The European Union has long sought to drive the battle against climate change and is keen to make a mark ahead of the 2015 negotiations in Paris on a new global climate treaty.

"It is very important that the EU shows leadership," EU President Herman Van Rompuy wrote to the leaders ahead of the two-day summit. "It is my intention that we endeavour to complete these negotiations ... on Thursday."

A deal on the EU's 2030 goals will prove challenging amid disagreements on how aggressively the bloc should reduce emissions, boost renewable and improve energy savings.

Difficult negotiations

Eastern European countries, most notably Poland, are considered the biggest hurdle. Many of them are still reliant on polluting energy sources such as coal and worry about the new targets driving up electricity prices and proving harmful for their economies.

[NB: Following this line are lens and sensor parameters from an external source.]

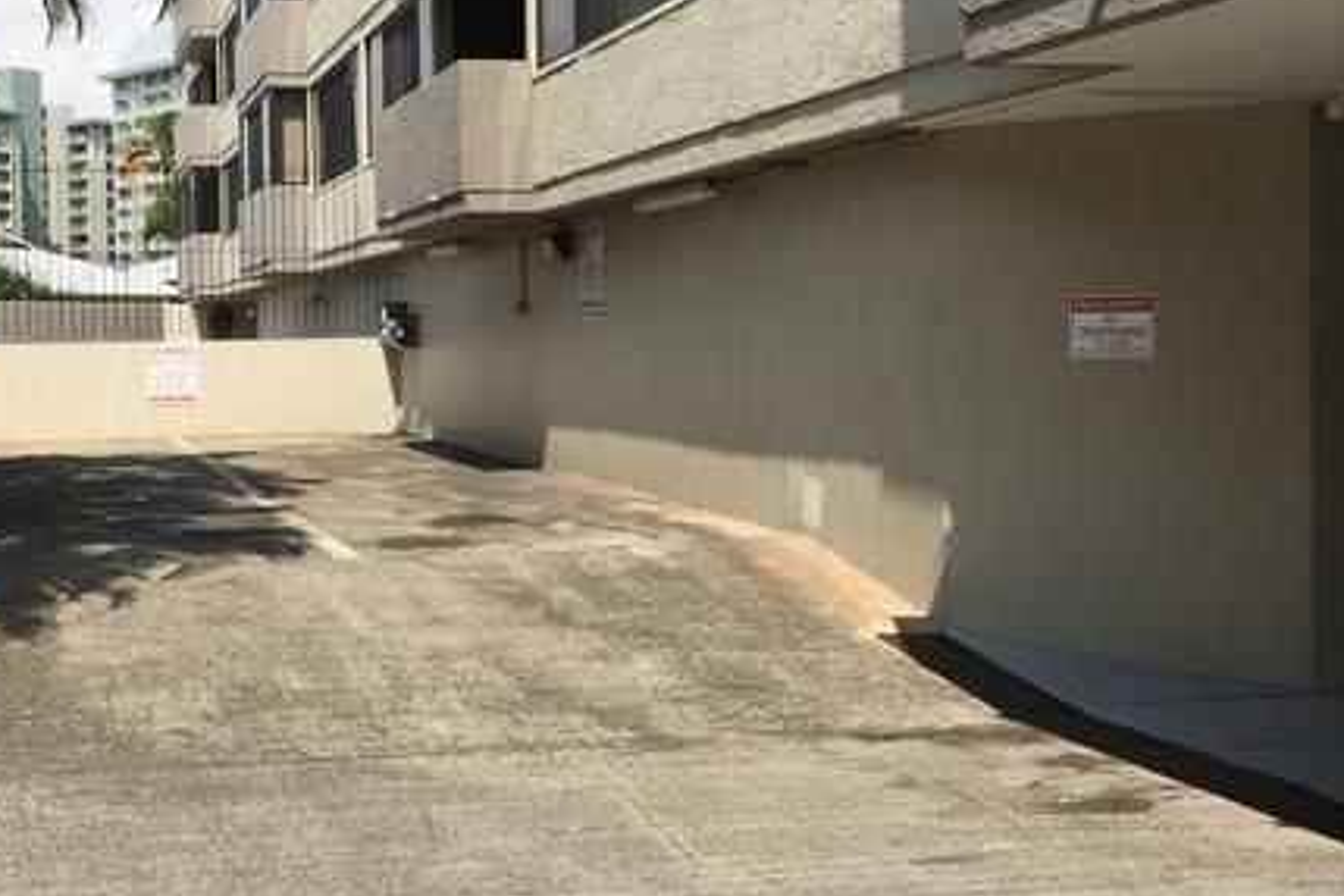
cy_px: 376
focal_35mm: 45
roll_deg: +0.2
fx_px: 1680
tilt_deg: -0.2
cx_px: 407
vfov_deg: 29.8
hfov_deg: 42.8
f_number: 2.2
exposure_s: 1/2475
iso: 32
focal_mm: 4.15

"Difficult negotiations lie ahead," German Chancellor Angela Merkel warned last week. "All member states must make a fair contribution."

On the table are three climate targets that the bloc would agree to implement between 2020 and 2030, also to give the energy industry long-term predictability.

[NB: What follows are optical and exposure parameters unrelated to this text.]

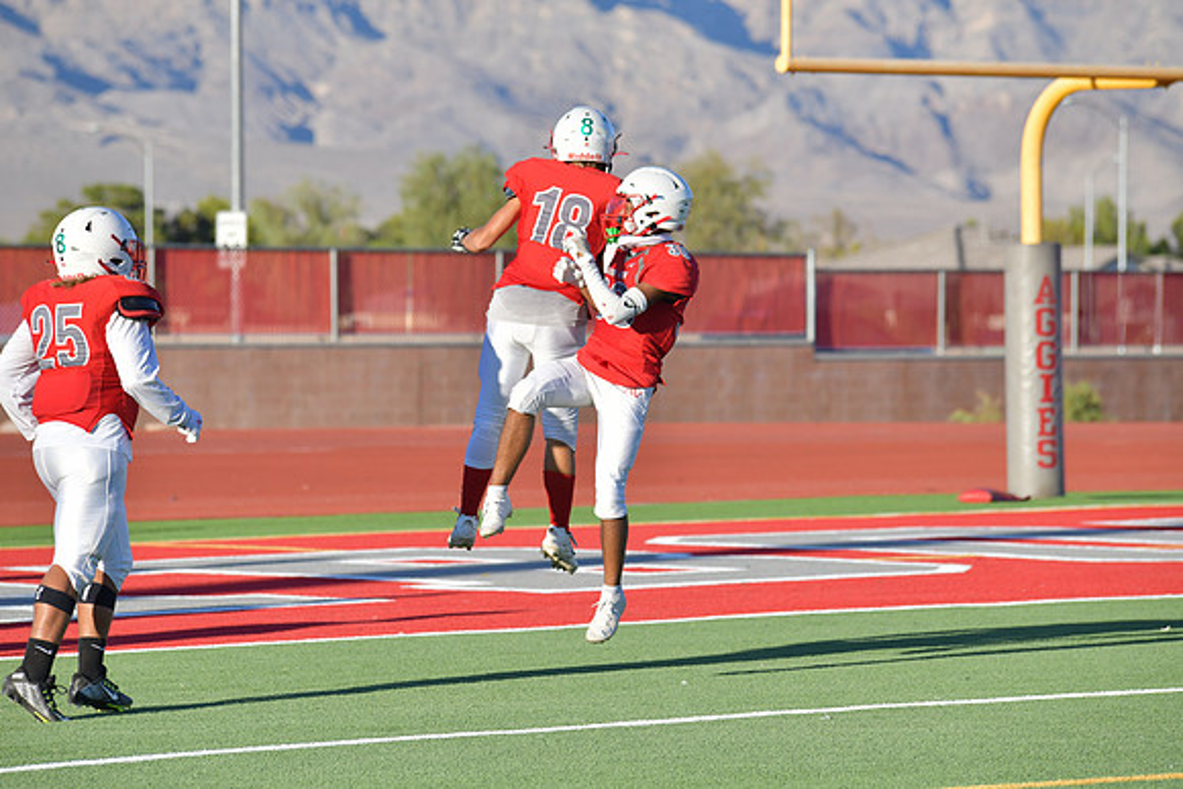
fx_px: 5916
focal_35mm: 180
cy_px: 394
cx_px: 592
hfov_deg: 11.4
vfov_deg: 7.6
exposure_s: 1/3200
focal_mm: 180
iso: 560
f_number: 5.6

The European Commission has proposed requiring a 40% cut in carbon dioxide emissions, based on 1990 levels. It would also like to derive at least 27% of EU energy from renewable sources and cut energy consumption by 30 per cent.

Some countries want more ambitious targets, with Sweden, for example, calling for a 50% cut in emissions.

Support measures for poor countries

Lower goals are also under discussion. Part of a compromise could be reducing the energy savings target to 27%, according to diplomats.

Support measures for poorer countries are also likely to prove key, as part of the bid to win over the eastern European sceptics.

Heavyweight Britain remains to be convinced. It has been pushing against EU targets on renewables and efficiency, arguing that flexibility is needed.

There are additional concerns that the EU could put its competitiveness at risk by being too ambitious, if major polluters such as the United States and China then end up dragging their feet.

But the leaders are under pressure to deliver for several political reasons, including the fact that the EU is keen to decrease its energy dependence on Russia.

The leaders will also discuss the Ebola outbreak in West Africa and the crisis in Ukraine.